**O que fazer:**
- A) Reescreva o relato sobre a morte de "Houve tempo em" a "o seu óbito.", trocando "madrugada" por "noite".
- B) Dê continuidade ao relato sobre a morte, começando logo após a última frase apresentada.

**Trecho da página:**

+++

Através de outros amigos vim a saber que o colega tivera vida profícua, destacando-se em seu âmbito profissional. Entretanto, o mesmo não ocorrera em sua vida particular. Circunstâncias desconhecidas agravaram seu estado psíquico, levando-o ao suicídio. Entretanto, não soubera como dar fim à vida, sobrevivendo à tentativa e ficando em estado vegetativo. Permaneceu assim durante alguns meses até sua morte vir publicada no jornal.

Houve tempo em que pensei na morte. Se acordava de madrugada sempre me entregava à suposição sobre o tempo que me restava de vida, a possível circunstância da minha morte e o sofrimento. Lembrava-me de meu pai morrera quase que instantaneamente enquanto minha mãe sofrera durante alguns anos até o seu óbito.

Hoje em dia a morte não mais me preocupa. Não tenho medo de morrer. O fim da vida parece-me algo natural e nem mesmo vejo razões para preparara-me para o fim. Acontecerá, sei lá quando, e ponto final.

+++

**Dados fornecidos:**

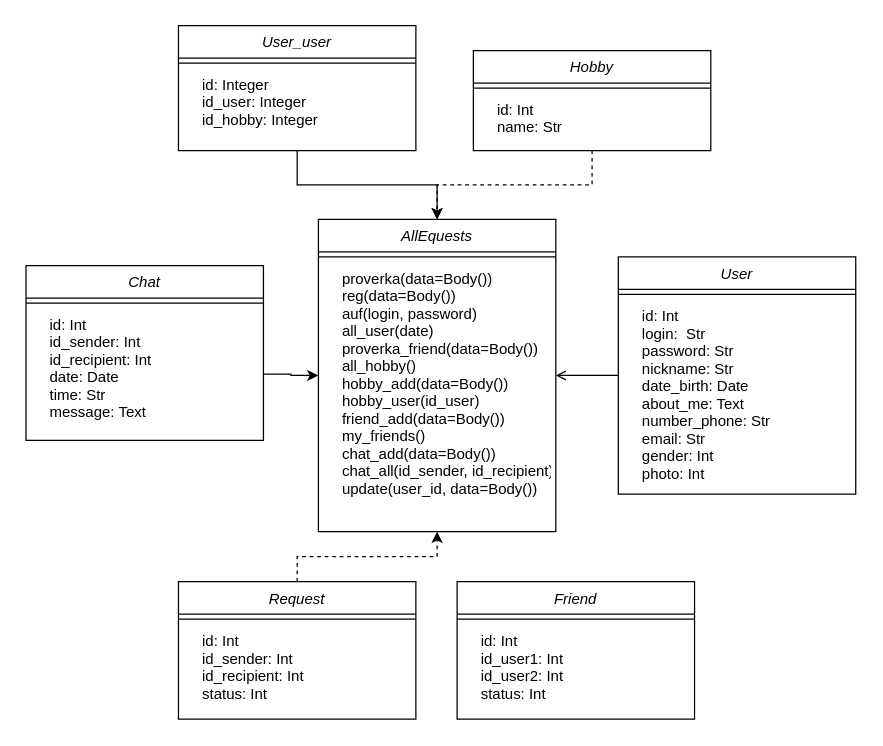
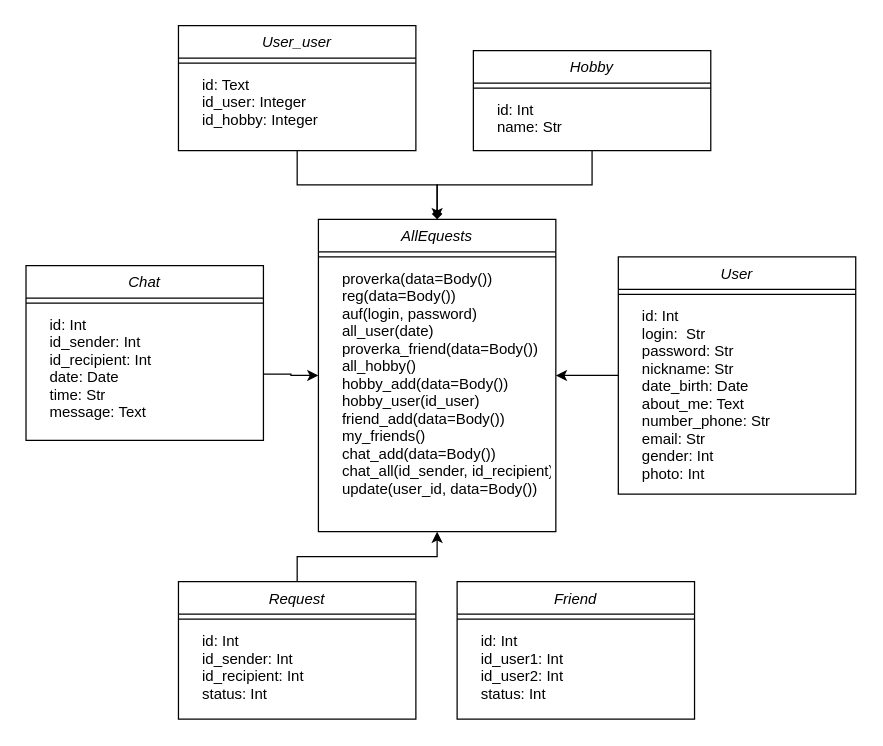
  <mxCell id="0" />
  <mxCell id="1" parent="0" />
  <mxCell id="2" value="AllEquests" style="swimlane;fontStyle=2;align=center;verticalAlign=top;childLayout=stackLayout;horizontal=1;startSize=26;horizontalStack=0;resizeParent=1;resizeLast=0;collapsible=1;marginBottom=0;rounded=0;shadow=0;strokeWidth=1;" parent="1" vertex="1"><mxGeometry x="254" width="190" height="250" as="geometry" y="175"><mxRectangle x="230" y="140" width="160" height="26" as="alternateBounds" /></mxGeometry></mxCell>
  <mxCell id="3" value="" style="line;html=1;strokeWidth=1;align=left;verticalAlign=middle;spacingTop=-1;spacingLeft=3;spacingRight=3;rotatable=0;labelPosition=right;points=[];portConstraint=eastwest;" parent="2" vertex="1"><mxGeometry y="26" width="190" height="8" as="geometry" /></mxCell>
  <mxCell id="4" value="    proverka(data=Body())&#10;    reg(data=Body())&#10;    auf(login, password)&#10;    all_user(date)&#10;    proverka_friend(data=Body())&#10;    all_hobby()&#10;    hobby_add(data=Body())&#10;    hobby_user(id_user)&#10;    friend_add(data=Body())&#10;    my_friends()&#10;    chat_add(data=Body())&#10;    chat_all(id_sender, id_recipient)&#10;    update(user_id, data=Body())" style="text;align=left;verticalAlign=top;spacingLeft=4;spacingRight=4;overflow=hidden;rotatable=0;points=[[0,0.5],[1,0.5]];portConstraint=eastwest;" parent="2" vertex="1"><mxGeometry y="34" width="190" height="190" as="geometry" /></mxCell>
- <mxCell id="5" style="edgeStyle=orthogonalEdgeStyle;rounded=0;orthogonalLoop=1;jettySize=auto;html=1;endArrow=open;" edge="1" parent="1" source="6" target="2"><mxGeometry relative="1" as="geometry" /></mxCell>
+ <mxCell id="5" style="edgeStyle=orthogonalEdgeStyle;rounded=0;orthogonalLoop=1;jettySize=auto;html=1;" edge="1" parent="1" source="6" target="2"><mxGeometry relative="1" as="geometry" /></mxCell>
  <mxCell id="6" value="User" style="swimlane;fontStyle=2;align=center;verticalAlign=top;childLayout=stackLayout;horizontal=1;startSize=26;horizontalStack=0;resizeParent=1;resizeLast=0;collapsible=1;marginBottom=0;rounded=0;shadow=0;strokeWidth=1;" vertex="1" parent="1"><mxGeometry x="494" y="205" width="190" height="190" as="geometry"><mxRectangle x="230" y="140" width="160" height="26" as="alternateBounds" /></mxGeometry></mxCell>
  <mxCell id="7" value="" style="line;html=1;strokeWidth=1;align=left;verticalAlign=middle;spacingTop=-1;spacingLeft=3;spacingRight=3;rotatable=0;labelPosition=right;points=[];portConstraint=eastwest;" vertex="1" parent="6"><mxGeometry y="26" width="190" height="8" as="geometry" /></mxCell>
  <mxCell id="8" value="    id: Int&#10;    login:  Str&#10;    password: Str&#10;    nickname: Str&#10;    date_birth: Date&#10;    about_me: Text&#10;    number_phone: Str&#10;    email: Str&#10;    gender: Int&#10;    photo: Int" style="text;align=left;verticalAlign=top;spacingLeft=4;spacingRight=4;overflow=hidden;rotatable=0;points=[[0,0.5],[1,0.5]];portConstraint=eastwest;" vertex="1" parent="6"><mxGeometry y="34" width="190" height="146" as="geometry" /></mxCell>
- <mxCell id="9" style="edgeStyle=orthogonalEdgeStyle;rounded=0;orthogonalLoop=1;jettySize=auto;html=1;dashed=1;" edge="1" parent="1" source="10" target="2"><mxGeometry relative="1" as="geometry" /></mxCell>
+ <mxCell id="9" style="edgeStyle=orthogonalEdgeStyle;rounded=0;orthogonalLoop=1;jettySize=auto;html=1;" edge="1" parent="1" source="10" target="2"><mxGeometry relative="1" as="geometry" /></mxCell>
  <mxCell id="10" value="Request" style="swimlane;fontStyle=2;align=center;verticalAlign=top;childLayout=stackLayout;horizontal=1;startSize=26;horizontalStack=0;resizeParent=1;resizeLast=0;collapsible=1;marginBottom=0;rounded=0;shadow=0;strokeWidth=1;" vertex="1" parent="1"><mxGeometry x="142" y="465" width="190" height="110" as="geometry"><mxRectangle x="230" y="140" width="160" height="26" as="alternateBounds" /></mxGeometry></mxCell>
  <mxCell id="11" value="" style="line;html=1;strokeWidth=1;align=left;verticalAlign=middle;spacingTop=-1;spacingLeft=3;spacingRight=3;rotatable=0;labelPosition=right;points=[];portConstraint=eastwest;" vertex="1" parent="10"><mxGeometry y="26" width="190" height="8" as="geometry" /></mxCell>
  <mxCell id="12" value="    id: Int&#10;    id_sender: Int &#10;    id_recipient: Int&#10;    status: Int" style="text;align=left;verticalAlign=top;spacingLeft=4;spacingRight=4;overflow=hidden;rotatable=0;points=[[0,0.5],[1,0.5]];portConstraint=eastwest;" vertex="1" parent="10"><mxGeometry y="34" width="190" height="66" as="geometry" /></mxCell>
  <mxCell id="13" value="Friend" style="swimlane;fontStyle=2;align=center;verticalAlign=top;childLayout=stackLayout;horizontal=1;startSize=26;horizontalStack=0;resizeParent=1;resizeLast=0;collapsible=1;marginBottom=0;rounded=0;shadow=0;strokeWidth=1;" vertex="1" parent="1"><mxGeometry x="365" y="465" width="190" height="110" as="geometry"><mxRectangle x="230" y="140" width="160" height="26" as="alternateBounds" /></mxGeometry></mxCell>
  <mxCell id="14" value="" style="line;html=1;strokeWidth=1;align=left;verticalAlign=middle;spacingTop=-1;spacingLeft=3;spacingRight=3;rotatable=0;labelPosition=right;points=[];portConstraint=eastwest;" vertex="1" parent="13"><mxGeometry y="26" width="190" height="8" as="geometry" /></mxCell>
  <mxCell id="15" value="    id: Int&#10;    id_user1: Int&#10;    id_user2: Int&#10;    status: Int" style="text;align=left;verticalAlign=top;spacingLeft=4;spacingRight=4;overflow=hidden;rotatable=0;points=[[0,0.5],[1,0.5]];portConstraint=eastwest;" vertex="1" parent="13"><mxGeometry y="34" width="190" height="66" as="geometry" /></mxCell>
- <mxCell id="16" style="edgeStyle=orthogonalEdgeStyle;rounded=0;orthogonalLoop=1;jettySize=auto;html=1;dashed=1;" edge="1" parent="1" source="17" target="2"><mxGeometry relative="1" as="geometry" /></mxCell>
+ <mxCell id="16" style="edgeStyle=orthogonalEdgeStyle;rounded=0;orthogonalLoop=1;jettySize=auto;html=1;" edge="1" parent="1" source="17" target="2"><mxGeometry relative="1" as="geometry" /></mxCell>
  <mxCell id="17" value="Hobby" style="swimlane;fontStyle=2;align=center;verticalAlign=top;childLayout=stackLayout;horizontal=1;startSize=26;horizontalStack=0;resizeParent=1;resizeLast=0;collapsible=1;marginBottom=0;rounded=0;shadow=0;strokeWidth=1;" vertex="1" parent="1"><mxGeometry x="378" y="40" width="190" height="80" as="geometry"><mxRectangle x="230" y="140" width="160" height="26" as="alternateBounds" /></mxGeometry></mxCell>
  <mxCell id="18" value="" style="line;html=1;strokeWidth=1;align=left;verticalAlign=middle;spacingTop=-1;spacingLeft=3;spacingRight=3;rotatable=0;labelPosition=right;points=[];portConstraint=eastwest;" vertex="1" parent="17"><mxGeometry y="26" width="190" height="8" as="geometry" /></mxCell>
  <mxCell id="19" value="    id: Int&#10;    name: Str" style="text;align=left;verticalAlign=top;spacingLeft=4;spacingRight=4;overflow=hidden;rotatable=0;points=[[0,0.5],[1,0.5]];portConstraint=eastwest;" vertex="1" parent="17"><mxGeometry y="34" width="190" height="36" as="geometry" /></mxCell>
  <mxCell id="20" value="Chat" style="swimlane;fontStyle=2;align=center;verticalAlign=top;childLayout=stackLayout;horizontal=1;startSize=26;horizontalStack=0;resizeParent=1;resizeLast=0;collapsible=1;marginBottom=0;rounded=0;shadow=0;strokeWidth=1;" vertex="1" parent="1"><mxGeometry x="20" y="212" width="190" height="140" as="geometry"><mxRectangle x="230" y="140" width="160" height="26" as="alternateBounds" /></mxGeometry></mxCell>
  <mxCell id="21" value="" style="line;html=1;strokeWidth=1;align=left;verticalAlign=middle;spacingTop=-1;spacingLeft=3;spacingRight=3;rotatable=0;labelPosition=right;points=[];portConstraint=eastwest;" vertex="1" parent="20"><mxGeometry y="26" width="190" height="8" as="geometry" /></mxCell>
  <mxCell id="22" value="    id: Int&#10;    id_sender: Int&#10;    id_recipient: Int&#10;    date: Date&#10;    time: Str&#10;    message: Text" style="text;align=left;verticalAlign=top;spacingLeft=4;spacingRight=4;overflow=hidden;rotatable=0;points=[[0,0.5],[1,0.5]];portConstraint=eastwest;" vertex="1" parent="20"><mxGeometry y="34" width="190" height="106" as="geometry" /></mxCell>
- <mxCell id="23" style="edgeStyle=orthogonalEdgeStyle;rounded=0;orthogonalLoop=1;jettySize=auto;html=1;" edge="1" parent="1" source="24" target="2"><mxGeometry relative="1" as="geometry" /></mxCell>
+ <mxCell id="23" style="edgeStyle=orthogonalEdgeStyle;rounded=0;orthogonalLoop=1;jettySize=auto;html=1;endArrow=diamond;" edge="1" parent="1" source="24" target="2"><mxGeometry relative="1" as="geometry" /></mxCell>
  <mxCell id="24" value="User_user" style="swimlane;fontStyle=2;align=center;verticalAlign=top;childLayout=stackLayout;horizontal=1;startSize=26;horizontalStack=0;resizeParent=1;resizeLast=0;collapsible=1;marginBottom=0;rounded=0;shadow=0;strokeWidth=1;" vertex="1" parent="1"><mxGeometry x="142" y="20" width="190" height="100" as="geometry"><mxRectangle x="230" y="140" width="160" height="26" as="alternateBounds" /></mxGeometry></mxCell>
  <mxCell id="25" value="" style="line;html=1;strokeWidth=1;align=left;verticalAlign=middle;spacingTop=-1;spacingLeft=3;spacingRight=3;rotatable=0;labelPosition=right;points=[];portConstraint=eastwest;" vertex="1" parent="24"><mxGeometry y="26" width="190" height="8" as="geometry" /></mxCell>
- <mxCell id="26" value="    id: Integer&#10;    id_user: Integer&#10;    id_hobby: Integer" style="text;align=left;verticalAlign=top;spacingLeft=4;spacingRight=4;overflow=hidden;rotatable=0;points=[[0,0.5],[1,0.5]];portConstraint=eastwest;" vertex="1" parent="24"><mxGeometry y="34" width="190" height="66" as="geometry" /></mxCell>
+ <mxCell id="26" value="    id: Text&#10;    id_user: Integer&#10;    id_hobby: Integer" style="text;align=left;verticalAlign=top;spacingLeft=4;spacingRight=4;overflow=hidden;rotatable=0;points=[[0,0.5],[1,0.5]];portConstraint=eastwest;" vertex="1" parent="24"><mxGeometry y="34" width="190" height="66" as="geometry" /></mxCell>
  <mxCell id="27" style="edgeStyle=orthogonalEdgeStyle;rounded=0;orthogonalLoop=1;jettySize=auto;html=1;" edge="1" parent="1" source="22" target="2"><mxGeometry relative="1" as="geometry" /></mxCell>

+++

**Resultados esperados:**
- A)
Houve tempo em que pensei na morte. Se acordava de noite sempre me entregava à suposição sobre o tempo que me restava de vida, a possível circunstância da minha morte e o sofrimento. Lembrava-me de meu pai morrera quase que instantaneamente enquanto minha mãe sofrera durante alguns anos até o seu óbito.

- B)
Então, por que a atração pelos obituários? Não sei. Pergunto-me sobre o meu possível interesse caso houvesse nos jornais a sessão “nascimentos”. Lembro-me de que, no passado, alguns órgãos de imprensa publicavam notas sobre a vinda ao mundo da criança tal, filha do ilustre casal tal etc. Mas, teria eu interesse sobre esse assunto?

No fim das contas é a proximidade da morte que começa a governar nossos passos cada vez mais claudicantes. Não é bom racionalizar o assunto, exagerar sobre o inevitável. Mas, não deixa de ser estranha a sensação de que nos aproximamos cada vez amis do fim, que tudo que somos a acreditamos ficará encerrado sob uma lápide. Ou num cantinho de jornal.